123–131. Keine Vollkommenheit außerhalb der Lehre

(123) Zehn Dinge, ihr Mönche, finden sich, rein und lauter, nicht außerhalb der Disziplin des Gesegneten. Welche zehn?

  1. Rechte Erkenntnis,
  2. rechte Gesinnung,
  3. rechte Rede,
  4. rechtes Tun,
  5. rechter Lebensunterhalt,
  6. rechte Anstrengung,
  7. rechte Achtsamkeit,
  8. rechte Sammlung,
  9. rechtes Wissen und
  10. rechte Befreiung.

(124) Diese zehn Dinge, wenn zuvor noch unaufgestiegen, steigen nicht auf außerhalb der Disziplin des Gesegneten.

(125)—bringen außerhalb der Disziplin des Gesegneten keinen Lohn und Segen.

(126)—enden nur in der Disziplin des Gesegneten in der Überwindung von Gier, Haß und Verblendung.

(127)—führen nur in der Disziplin des Gesegneten zur völligen Abwendung, Loslösung und Erlöschung; zum Frieden, zur Durchschauung, zur Erleuchtung, zum Nibbāna.

(128)—wenn zuvor unaufgestiegen, steigen, entfaltet und häufig geübt, nur in der Disziplin des Gesegneten auf.
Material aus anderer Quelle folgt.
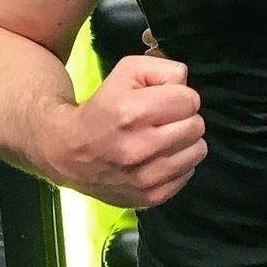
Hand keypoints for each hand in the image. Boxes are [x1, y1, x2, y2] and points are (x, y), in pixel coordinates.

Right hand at [45, 55, 205, 208]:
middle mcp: (140, 148)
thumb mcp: (126, 72)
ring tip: (162, 139)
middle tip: (163, 121)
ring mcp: (146, 178)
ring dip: (185, 142)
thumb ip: (163, 69)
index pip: (190, 100)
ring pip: (198, 150)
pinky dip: (178, 164)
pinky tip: (158, 158)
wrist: (68, 152)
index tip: (162, 102)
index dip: (179, 96)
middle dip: (183, 118)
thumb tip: (185, 85)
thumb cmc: (102, 107)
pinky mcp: (151, 197)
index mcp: (132, 113)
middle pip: (196, 126)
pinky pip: (188, 173)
(129)—bringen, entfaltet und häufig geübt, nur in der Disziplin des Gesegneten hohen Lohn und Segen.

(130)—enden, entfaltet und häufig geübt, nur in der Disziplin des Gesegneten in der Überwindung von Gier, Haß und Verblendung.

(131)—führen, entfaltet und häufig geübt, zur völligen Abwendung, Loslösung und Erlöschung; zum Frieden, zur Durchschauung, zur Erleuchtung, zum Nibbāna.